PHOENIXRevolver Records If Scottsdale is swanky, a vibrant township of leafy privilege and manicured lawns, then nearby downtown Phoenix is decrepit, a steely urban grid of business and blight. At least that's how it felt, on a superficial level, on a quick weekend visit. The sunbaked streets were devoid of traffic, no major events taking place at one of the hulking stadiums clustered in the hub. Like many inner cities on the American landscape, the area felt abandoned, save for pockets of revitalization, stretches of trendiness, funky or formal.
Saturday evening I drove down a main drag, heading west by the Sandra Day O'Connor courthouse and City Hall. Gorgeous sunlight bathed barren buildings, a palette of colors jarring against the quiet eeriness. It was a scene out of the Dawn of the Living Dead. Then, suddenly, two blocks to the left at a cross street, I glimpsed a flurry of activity, a bevy of people milling about... what? A string of restaurants? An entrance to the theater? an open-air festival? I pulled a U at the next turn to check it out.
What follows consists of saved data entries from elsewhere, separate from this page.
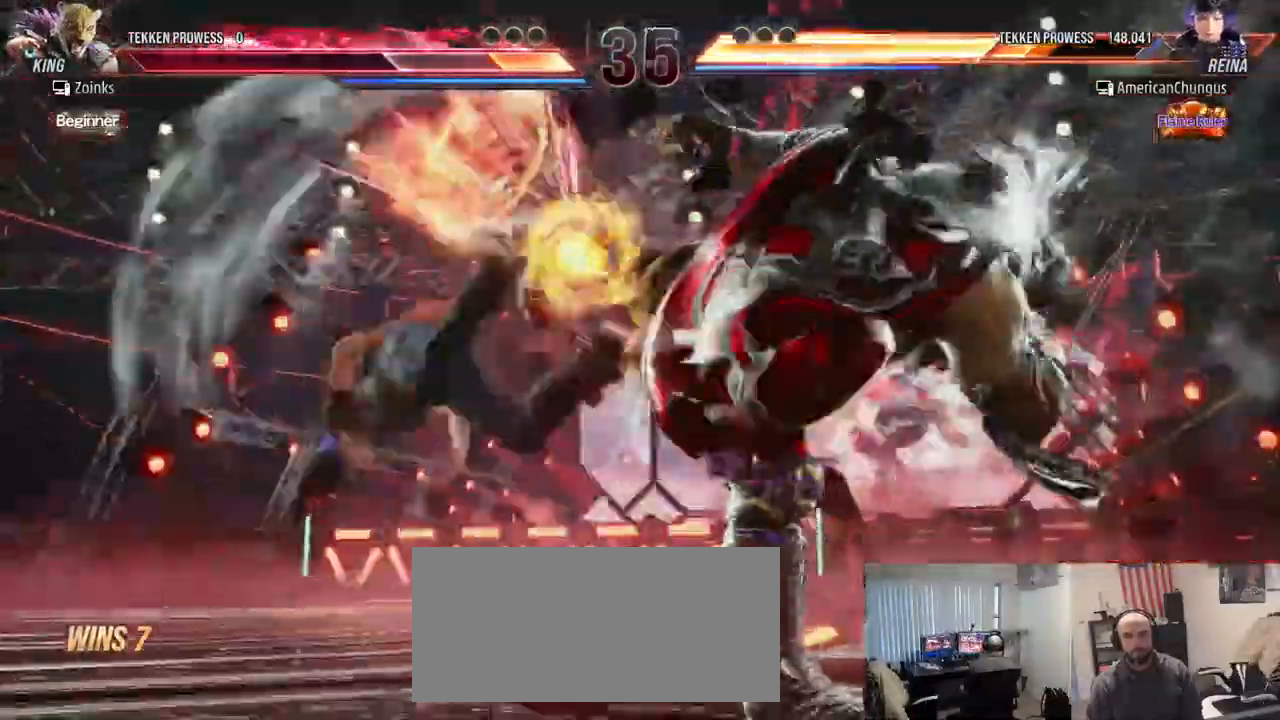
{"buttons": [], "left_stick": "center", "events": [[51, "SQUARE", "up"], [251, "left_stick", "center"]]}
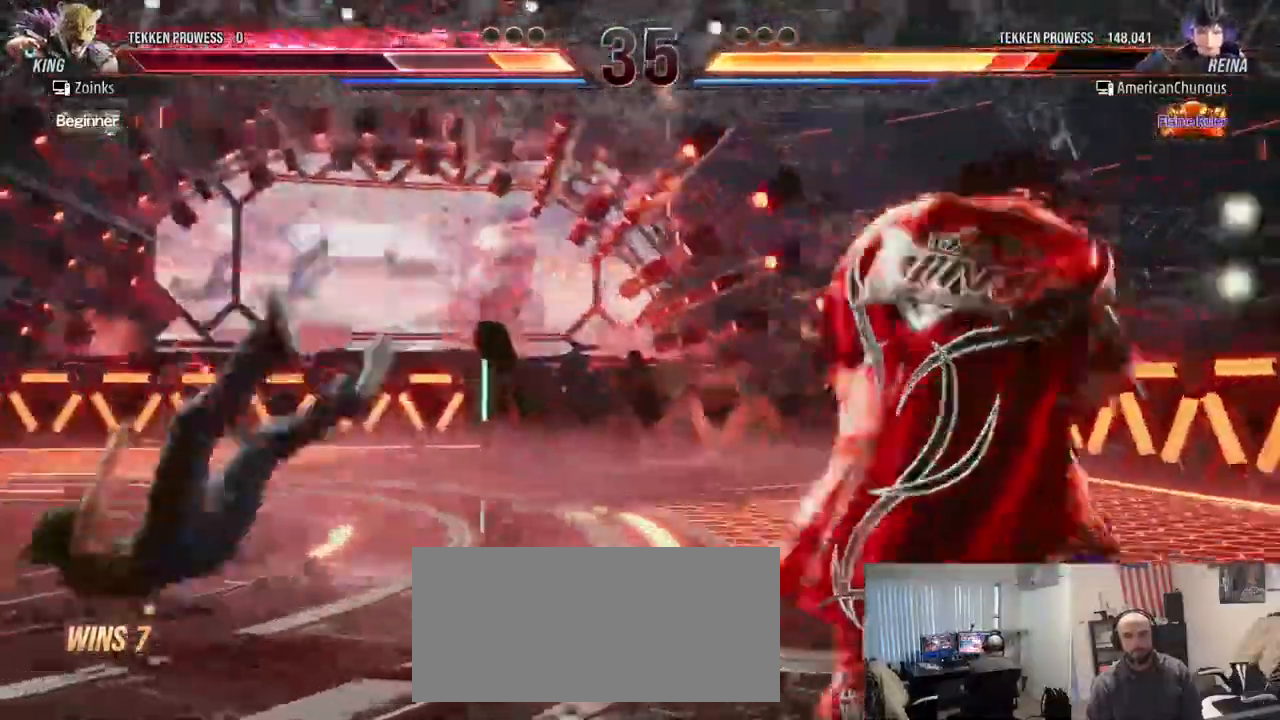
{"buttons": [], "left_stick": "center", "events": []}
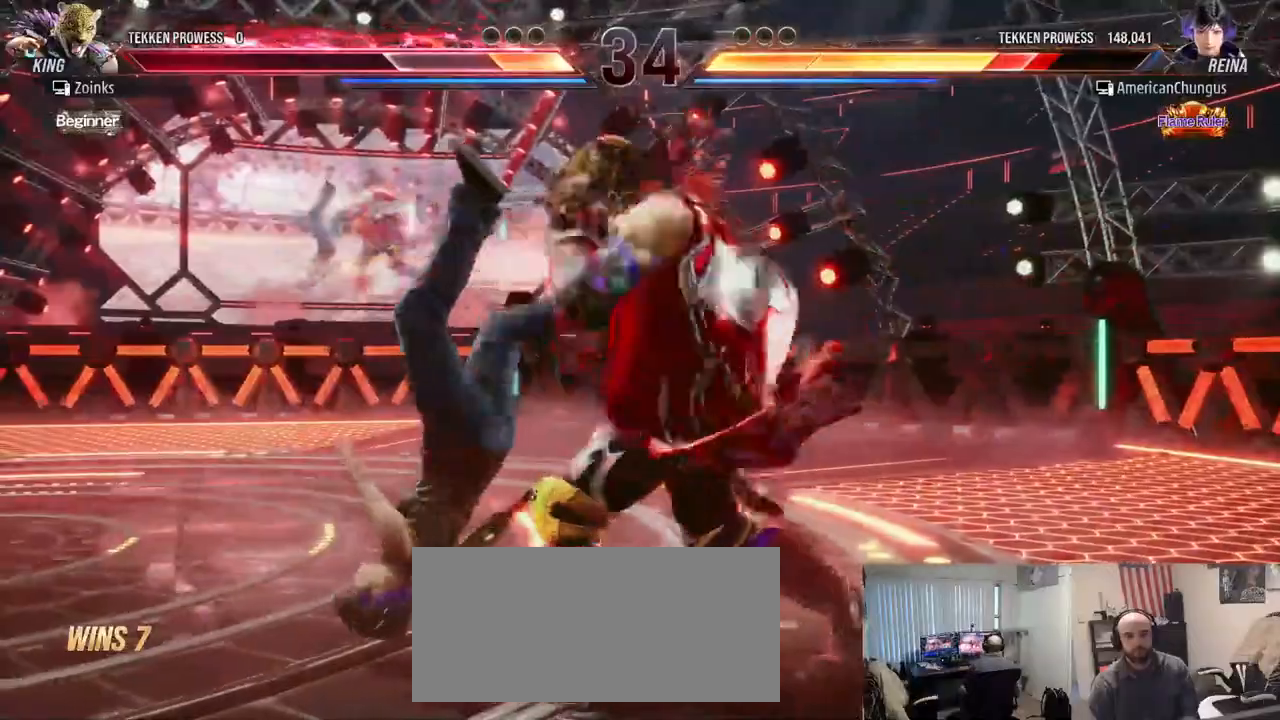
{"buttons": [], "left_stick": "center", "events": []}
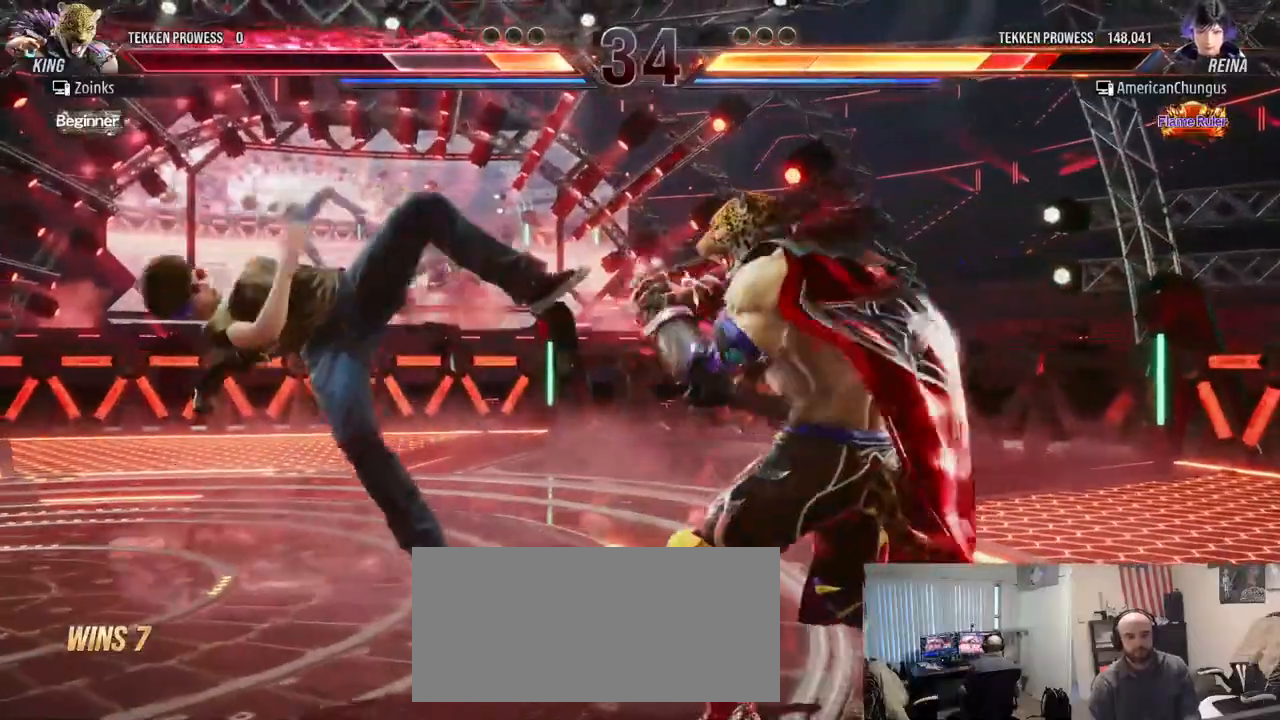
{"buttons": [], "left_stick": "center", "events": [[167, "left_stick", "right"], [217, "left_stick", "center"]]}
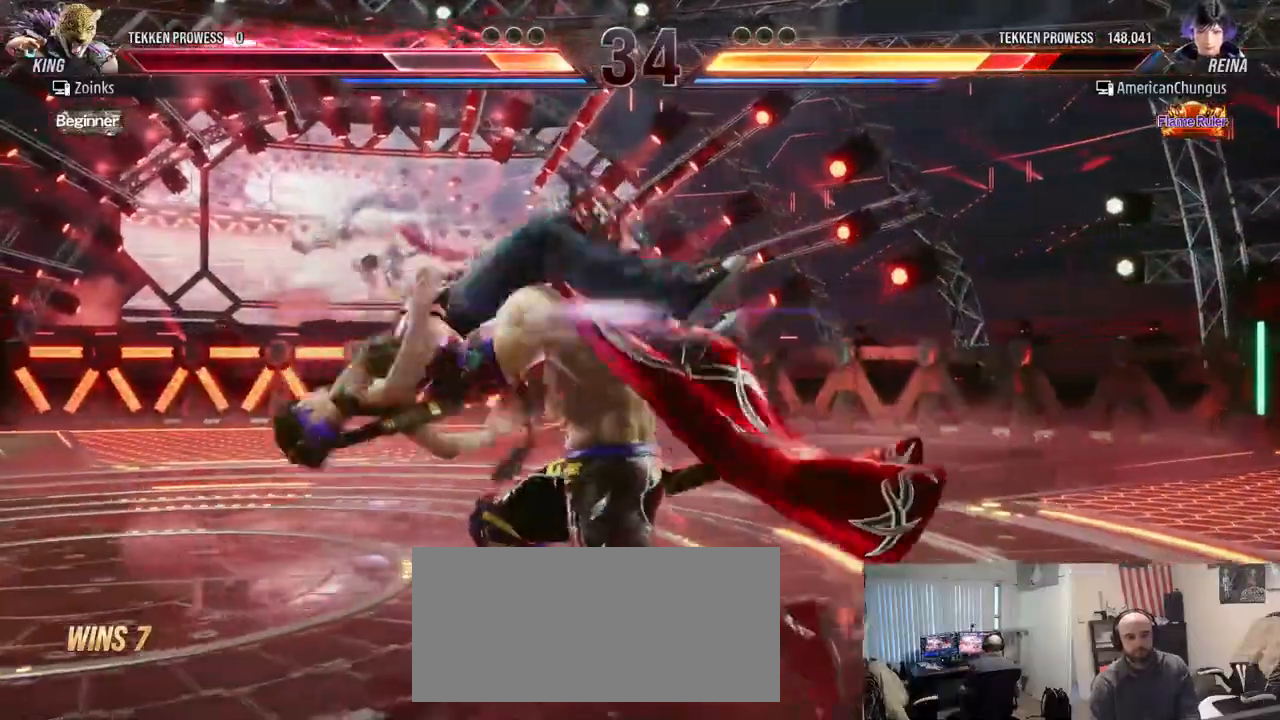
{"buttons": [], "left_stick": "center", "events": []}
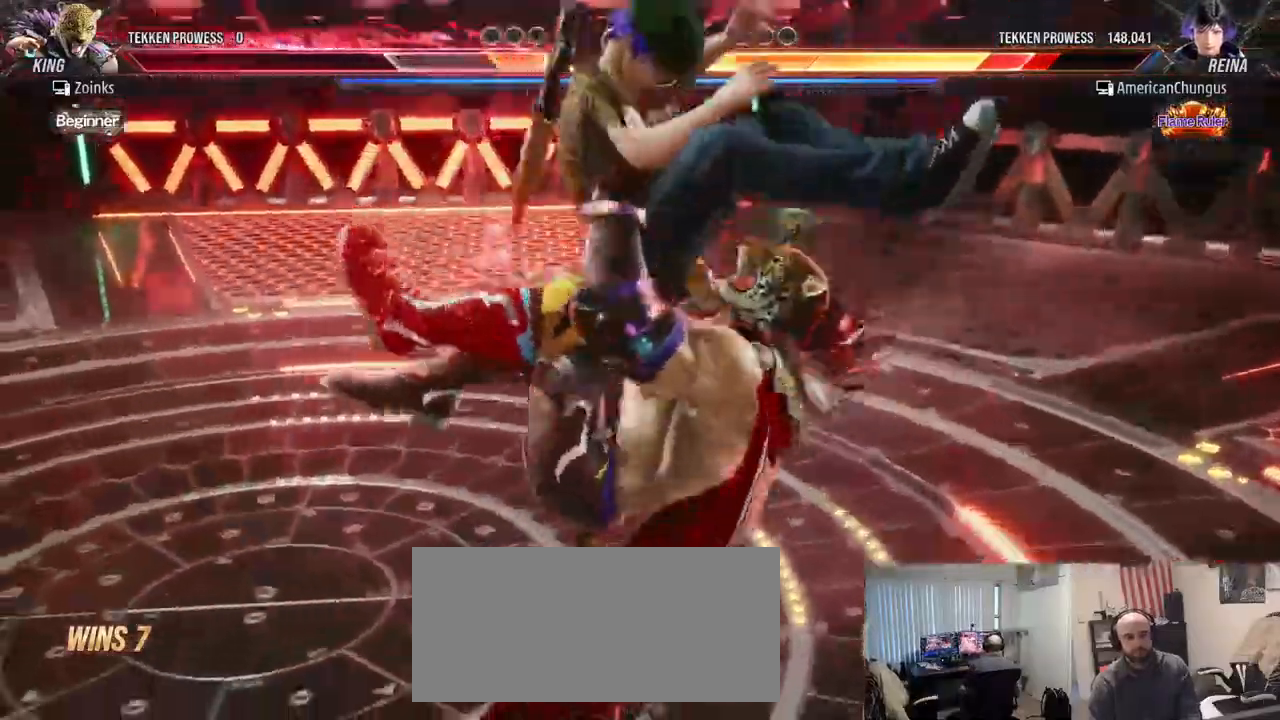
{"buttons": [], "left_stick": "center", "events": []}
As I got closer, I slowly rolled on, aghast, realizing the sad truth: this was skid row.
I don't know the population of homeless and downtrodden in Phoenix, but it's not small. And this is their neighborhood. They congregate here for support, food, shelter, safety and friendship - the very embodiment of misery loving company. People spilling everywhere, like a refugee camp, like an outdoor fair. The cluster extends for blocks, shocking as it is heartbreaking. I've seen skid rows before - in LA where it's of biblical proportions, and at home in Las Vegas, just a few steps north of the dubious fantasy of the Fremont Street Experience.
What hit me in Phoenix is how so little else seemed alive in the city core.